Carbon Nanotubes Generate The Smallest 3-D Hologram Pixels Ever
IMAGE BY Dr. Haider Butt
Holography is one of those "it's-2012-where-is-my-holodeck" kind of sciences - long promised by science fiction, still far from a practical communications tool. But the field is moving forward in fits and starts, even if a complete technology package that will beam moving holograms onto our tabletops, Princess Leia-style, is still on some far horizon. Example: Researchers at Cambridge in the U.K. have recently generated holograms with carbon nanotubes for the first time, generating the smallest hologram pixels ever.
These small pixels translate directly to higher resolution holograms as well as holograms with a wider field of view. "Smaller pixels allow the diffraction of light at larger angles - increasing the field of view. Essentially, the smaller the pixel, the higher the resolution of the hologram," said Dr. Haider Butt, a researcher at Cambridge's Centre of Molecular Materials for Photonics and Electronics, in a press release.
If small is what you're going for, carbon nanotubes are ideal. Just a few nanometers across, the carbon nanotubes used by the Cambridge lab are something like 700 times thinner than the average human hair. They are essentially used as diffractive elements that project the individual pixels that make up the hologram. Prearranged in the correct way, they are able to generate static holograms of the highest resolution ever seen.
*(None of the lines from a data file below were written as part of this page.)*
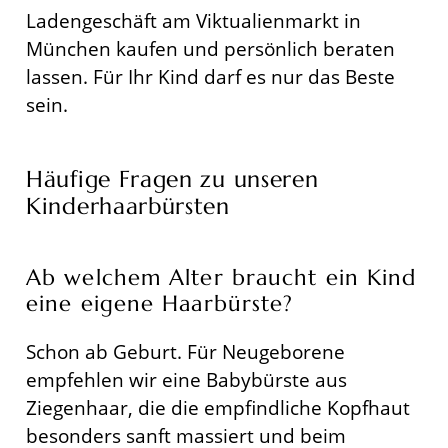
Ladengeschäft am Viktualienmarkt in
München kaufen und persönlich beraten
lassen. Für Ihr Kind darf es nur das Beste
sein.
Häufige Fragen zu unseren
Kinderhaarbürsten
Ab welchem Alter braucht ein Kind
eine eigene Haarbürste?
Schon ab Geburt. Für Neugeborene
empfehlen wir eine Babybürste aus
Ziegenhaar, die die empfindliche Kopfhaut
besonders sanft massiert und beim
Of course, these are just static holograms. The real holy grail in this field is realtime holographic motion - the ability to generate holographic video and even broadcast it live, in realtime, across the Web. Researchers at the University of Arizona have for the past couple of years been demonstrating small but significant advances in video holography, as have researchers at MIT and elsewhere. Butt says the next steps for his lab follow the same trajectory: Find a cheaper alternative to carbon nanotubes that can generate these kinds of tiny pixels, and explore possible means of creating moving holograms at this high resolution.